A person will commit an offence only if they cause the death of a worker, are reckless about causing serious harm to the worker and/or are negligent about causing the death of a worker. Each of these matters must be proved by the prosecution to the criminal standard of proof beyond reasonable doubt. Both negligence and recklessness are defined in the Criminal Code 2002. This bill does not vary these definitions, and both terms have been the subject of extensive legal debate before the courts.

It is very important to understand that in this bill there is no vicarious liability. An officer cannot be liable for prosecution just because he or she occupies a particular position in an organisation. Recklessness requires the person to be aware of a substantial risk and, having regard to the circumstances known to the person, it is unjustifiable to take that risk.

I will just quickly refer to the argument-I think this was also in the paper-that high-risk industries are going to be particular vulnerable. That shows a complete misunderstanding of the basic premise of this law. It is about unjustifiable risk; it is about knowing that something is going to happen that could be avoided. Clearly if we have a high-risk industry, the people who engage in it know-security guards or whatever; it is not like sitting behind a computer all day-if that security guard has not been properly trained, has not been given ways to deal with dangerous situations which are reasonable, then there is a culpability or a liability. The point that really has to be made is that this legislation puts a very, very high level, a very high bar.

To be liable for prosecution, a person requires knowledge of the substantial risk and their actions must be judged having regard to their knowledge of the circumstances. As well, negligence requires such a great falling short of the standard of care that a reasonable person would exercise in the circumstances.

The actual definition of the offence provides a number of strong requirements which must be met before criminal liability can be established. I repeat: for a person to be convicted of industrial manslaughter, they must be charged on the basis of their own actions or omissions, and negligence or recklessness causing death must be proved beyond reasonable doubt.

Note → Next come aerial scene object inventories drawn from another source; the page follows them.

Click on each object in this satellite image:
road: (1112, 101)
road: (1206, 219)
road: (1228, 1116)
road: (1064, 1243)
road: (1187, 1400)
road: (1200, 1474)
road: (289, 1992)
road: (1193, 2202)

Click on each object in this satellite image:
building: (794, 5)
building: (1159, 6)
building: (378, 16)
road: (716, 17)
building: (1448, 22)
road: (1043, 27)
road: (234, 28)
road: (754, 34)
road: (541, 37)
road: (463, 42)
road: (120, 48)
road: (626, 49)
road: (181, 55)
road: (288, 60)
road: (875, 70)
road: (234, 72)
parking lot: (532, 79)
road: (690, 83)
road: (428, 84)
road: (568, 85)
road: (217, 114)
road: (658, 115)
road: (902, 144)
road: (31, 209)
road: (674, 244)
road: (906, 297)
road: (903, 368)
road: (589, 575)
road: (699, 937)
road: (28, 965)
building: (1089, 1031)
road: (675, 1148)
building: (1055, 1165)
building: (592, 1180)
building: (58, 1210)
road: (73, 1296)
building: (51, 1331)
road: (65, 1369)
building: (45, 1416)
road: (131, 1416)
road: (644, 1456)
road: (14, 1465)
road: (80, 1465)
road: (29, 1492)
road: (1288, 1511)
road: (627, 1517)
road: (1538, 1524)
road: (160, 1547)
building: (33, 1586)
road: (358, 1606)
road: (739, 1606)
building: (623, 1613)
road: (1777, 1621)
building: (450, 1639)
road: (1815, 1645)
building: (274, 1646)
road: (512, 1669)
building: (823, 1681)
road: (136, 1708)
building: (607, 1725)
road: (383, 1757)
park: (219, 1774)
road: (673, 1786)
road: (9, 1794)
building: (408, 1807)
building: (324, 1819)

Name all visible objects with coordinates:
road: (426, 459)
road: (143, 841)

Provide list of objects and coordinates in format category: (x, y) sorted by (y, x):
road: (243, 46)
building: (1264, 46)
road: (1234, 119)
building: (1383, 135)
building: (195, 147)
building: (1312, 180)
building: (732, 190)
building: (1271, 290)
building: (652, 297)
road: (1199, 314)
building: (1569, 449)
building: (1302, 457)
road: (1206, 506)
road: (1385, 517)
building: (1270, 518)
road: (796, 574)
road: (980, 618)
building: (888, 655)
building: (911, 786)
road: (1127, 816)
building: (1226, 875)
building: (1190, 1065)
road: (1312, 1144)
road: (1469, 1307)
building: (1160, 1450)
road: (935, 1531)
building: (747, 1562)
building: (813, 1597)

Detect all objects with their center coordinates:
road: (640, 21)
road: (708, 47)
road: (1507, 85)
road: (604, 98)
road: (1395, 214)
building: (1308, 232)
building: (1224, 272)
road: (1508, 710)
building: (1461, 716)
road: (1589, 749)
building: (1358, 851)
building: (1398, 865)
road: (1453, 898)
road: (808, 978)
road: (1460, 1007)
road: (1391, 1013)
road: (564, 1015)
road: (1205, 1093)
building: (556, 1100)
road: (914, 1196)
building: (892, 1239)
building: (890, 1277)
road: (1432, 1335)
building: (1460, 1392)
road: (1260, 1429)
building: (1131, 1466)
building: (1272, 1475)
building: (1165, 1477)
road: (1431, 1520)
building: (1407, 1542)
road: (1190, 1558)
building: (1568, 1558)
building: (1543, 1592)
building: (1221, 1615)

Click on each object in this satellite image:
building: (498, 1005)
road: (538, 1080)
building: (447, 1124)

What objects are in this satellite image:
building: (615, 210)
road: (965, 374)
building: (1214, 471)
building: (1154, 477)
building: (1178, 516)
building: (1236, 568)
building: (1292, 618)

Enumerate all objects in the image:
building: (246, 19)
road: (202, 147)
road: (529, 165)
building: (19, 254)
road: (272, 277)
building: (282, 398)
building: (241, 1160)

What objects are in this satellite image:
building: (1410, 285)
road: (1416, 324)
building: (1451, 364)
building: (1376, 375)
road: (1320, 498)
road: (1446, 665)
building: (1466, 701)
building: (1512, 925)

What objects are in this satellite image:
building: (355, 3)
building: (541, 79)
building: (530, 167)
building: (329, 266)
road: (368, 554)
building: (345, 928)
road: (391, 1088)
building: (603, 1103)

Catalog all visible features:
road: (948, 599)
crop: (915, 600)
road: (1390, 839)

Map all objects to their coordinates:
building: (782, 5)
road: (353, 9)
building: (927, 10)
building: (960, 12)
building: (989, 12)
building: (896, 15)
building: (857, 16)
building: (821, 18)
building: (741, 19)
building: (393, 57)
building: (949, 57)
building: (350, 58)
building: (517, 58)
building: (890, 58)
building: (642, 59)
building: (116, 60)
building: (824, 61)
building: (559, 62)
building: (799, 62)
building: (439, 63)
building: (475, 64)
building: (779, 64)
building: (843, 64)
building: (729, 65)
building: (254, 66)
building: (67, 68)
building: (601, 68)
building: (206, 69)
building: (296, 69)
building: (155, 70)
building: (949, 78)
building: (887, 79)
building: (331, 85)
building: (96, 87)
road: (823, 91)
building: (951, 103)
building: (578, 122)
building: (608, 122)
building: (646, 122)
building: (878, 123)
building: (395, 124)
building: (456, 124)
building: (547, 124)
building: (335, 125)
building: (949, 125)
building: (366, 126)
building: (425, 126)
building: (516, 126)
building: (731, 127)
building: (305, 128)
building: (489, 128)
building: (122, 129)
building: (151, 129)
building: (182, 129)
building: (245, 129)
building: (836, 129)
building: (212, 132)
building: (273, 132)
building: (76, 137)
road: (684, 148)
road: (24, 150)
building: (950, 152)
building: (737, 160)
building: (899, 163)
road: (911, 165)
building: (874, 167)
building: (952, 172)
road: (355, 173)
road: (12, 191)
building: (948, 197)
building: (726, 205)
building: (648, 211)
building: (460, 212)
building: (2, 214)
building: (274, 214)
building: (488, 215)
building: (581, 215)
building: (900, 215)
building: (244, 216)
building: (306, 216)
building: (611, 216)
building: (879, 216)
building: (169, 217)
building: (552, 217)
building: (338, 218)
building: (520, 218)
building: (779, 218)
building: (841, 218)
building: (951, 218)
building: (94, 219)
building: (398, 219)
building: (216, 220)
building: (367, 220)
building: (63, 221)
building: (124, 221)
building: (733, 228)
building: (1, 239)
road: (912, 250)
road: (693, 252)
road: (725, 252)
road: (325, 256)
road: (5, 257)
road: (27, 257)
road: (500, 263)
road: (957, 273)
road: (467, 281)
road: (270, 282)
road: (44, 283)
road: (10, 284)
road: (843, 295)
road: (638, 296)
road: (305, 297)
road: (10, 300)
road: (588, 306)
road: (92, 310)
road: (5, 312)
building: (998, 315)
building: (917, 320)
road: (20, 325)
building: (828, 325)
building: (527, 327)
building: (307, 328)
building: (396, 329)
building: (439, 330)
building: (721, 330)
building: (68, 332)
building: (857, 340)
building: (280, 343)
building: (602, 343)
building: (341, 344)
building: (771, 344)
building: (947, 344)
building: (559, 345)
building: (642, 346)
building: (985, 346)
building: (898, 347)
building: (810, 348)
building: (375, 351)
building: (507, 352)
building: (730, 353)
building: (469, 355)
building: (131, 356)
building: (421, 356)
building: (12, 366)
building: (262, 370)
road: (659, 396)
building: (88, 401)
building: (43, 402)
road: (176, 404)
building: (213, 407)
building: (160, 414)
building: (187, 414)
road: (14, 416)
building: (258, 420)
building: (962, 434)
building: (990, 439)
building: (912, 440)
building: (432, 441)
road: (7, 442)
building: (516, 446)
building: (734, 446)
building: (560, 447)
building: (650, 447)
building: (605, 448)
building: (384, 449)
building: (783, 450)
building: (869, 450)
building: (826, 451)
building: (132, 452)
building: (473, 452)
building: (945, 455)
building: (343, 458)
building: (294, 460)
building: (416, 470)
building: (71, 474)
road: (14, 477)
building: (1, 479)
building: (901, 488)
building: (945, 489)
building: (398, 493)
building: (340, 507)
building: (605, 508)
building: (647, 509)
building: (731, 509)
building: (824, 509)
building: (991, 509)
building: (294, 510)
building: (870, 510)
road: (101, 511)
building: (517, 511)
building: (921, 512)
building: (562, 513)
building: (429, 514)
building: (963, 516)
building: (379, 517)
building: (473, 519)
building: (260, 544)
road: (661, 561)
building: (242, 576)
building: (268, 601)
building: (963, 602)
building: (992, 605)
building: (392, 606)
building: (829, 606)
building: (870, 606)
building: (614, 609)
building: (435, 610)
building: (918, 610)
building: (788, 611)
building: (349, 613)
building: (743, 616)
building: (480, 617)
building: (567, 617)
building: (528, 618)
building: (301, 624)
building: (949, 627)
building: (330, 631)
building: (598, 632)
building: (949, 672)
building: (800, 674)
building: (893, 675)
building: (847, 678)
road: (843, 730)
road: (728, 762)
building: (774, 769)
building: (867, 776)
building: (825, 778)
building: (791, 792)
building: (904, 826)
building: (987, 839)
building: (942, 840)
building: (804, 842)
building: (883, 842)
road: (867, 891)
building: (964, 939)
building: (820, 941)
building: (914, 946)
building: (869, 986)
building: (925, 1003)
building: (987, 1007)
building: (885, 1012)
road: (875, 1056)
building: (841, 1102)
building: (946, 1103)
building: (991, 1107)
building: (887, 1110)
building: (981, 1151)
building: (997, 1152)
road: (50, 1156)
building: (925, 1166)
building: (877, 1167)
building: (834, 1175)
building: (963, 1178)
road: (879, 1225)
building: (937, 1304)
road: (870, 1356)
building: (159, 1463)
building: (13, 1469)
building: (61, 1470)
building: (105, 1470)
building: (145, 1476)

This bill is actually necessary because of the range of contractual employment relationships which have blurred lines and created gaps in accountability. In the report we go into some detail about this. Basically, legal responsibilities of corporations are dealt with in the Criminal Code 2002. The issue facing a prosecutor is finding intent of a corporation, and the bill does not use vicarious liability, as I said; so the question is about identification. In the committee we go to some length about this.

This identification of a range of employment relationships is central to the bill. It recognises the change in nature of the employment relationship in Australian society.